While spending on your credit card won’t make it easier to get Globalist status, consider that if you already had Globalist status the year before you can now requalify with five fewer nights–even if you don’t have the credit card.
Adjusting Expectations at MGM
Hyatt’s MGM partnership in Las Vegas is being diluted. There’s no simpler way to say it. Tier matches to MGM’s Mlife program will be cut down a notch so that Discoverist members receive Mlife Pearl instead of Gold status, while Explorist and Globalist members receive Mlife Gold instead of Platinum status.
Yet I think it’s important to put this in perspective. The MGM partnership is still a good program and the only meaningful partnership remaining in Las Vegas now that Starwood and Caeasars are terminating theirs. It was also probably too generous before. You used to get better status at MGM hotels by getting a Hyatt credit card than you could with MGM’s own credit card.

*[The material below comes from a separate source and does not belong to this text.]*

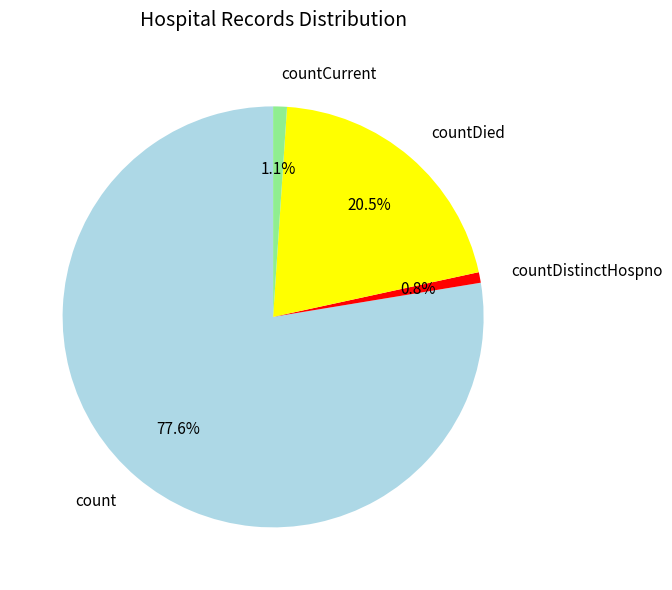

Which slice is the largest?

count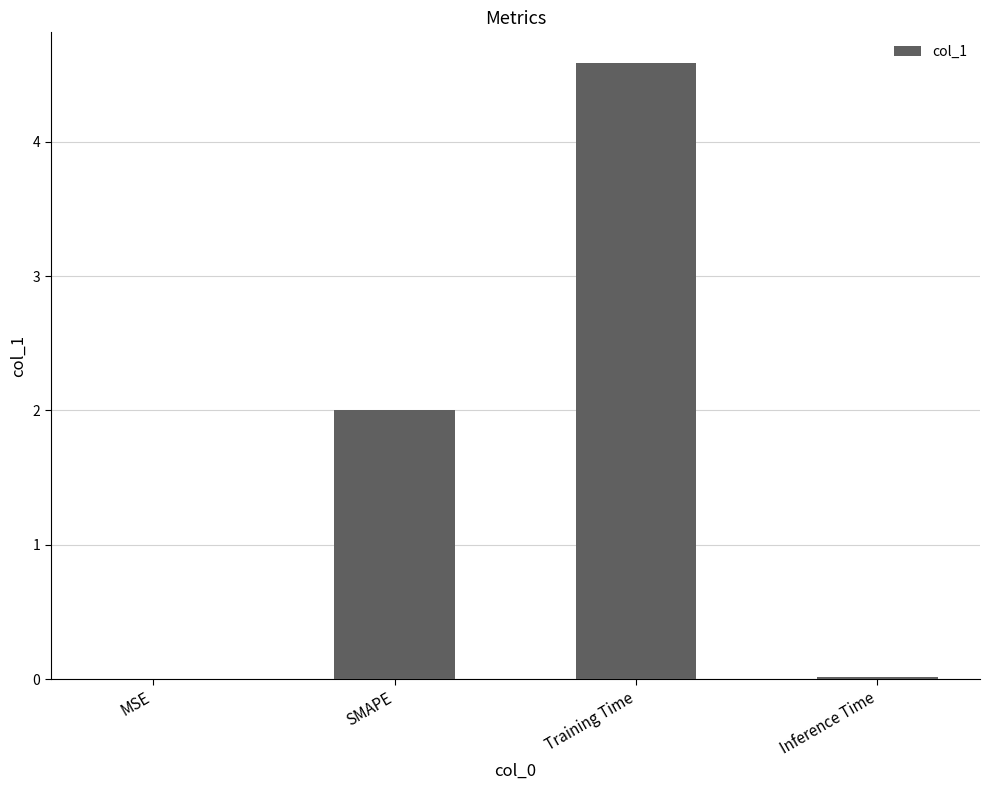

At which category does the chart reach its peak across all series?

Training Time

Finally, unless you actually spend a lot of money at the tables, the status matches were mostly useful for cutting taxi queues and free coffee at the VIP reception–hardly earth shattering benefits. I really value the relationship for being able to earn points and stay credit with Hyatt when staying at MGM hotels, not the status match.
Besides some new names and imagery, what is really changing in the World of Hyatt?
The qualification criteria for elite status are changing, but a new middle tier will fill an obvious need. I actually think the perks of Explorist status are pretty good. If you can actually reach Globalist status, you need to prove you’re a very frequent traveler rather than take the old shortcut, but these benefits have also been enhanced.
You’ll earn and redeem points almost exactly as before, plus there are new opportunities to earn free nights throughout the year. On average this is an improvement.
Some benefits associated with MGM and the Hyatt credit card are being trimmed or adjusted. I think the changes to the credit card are neutral, and the changes to the MGM partnership are overdue.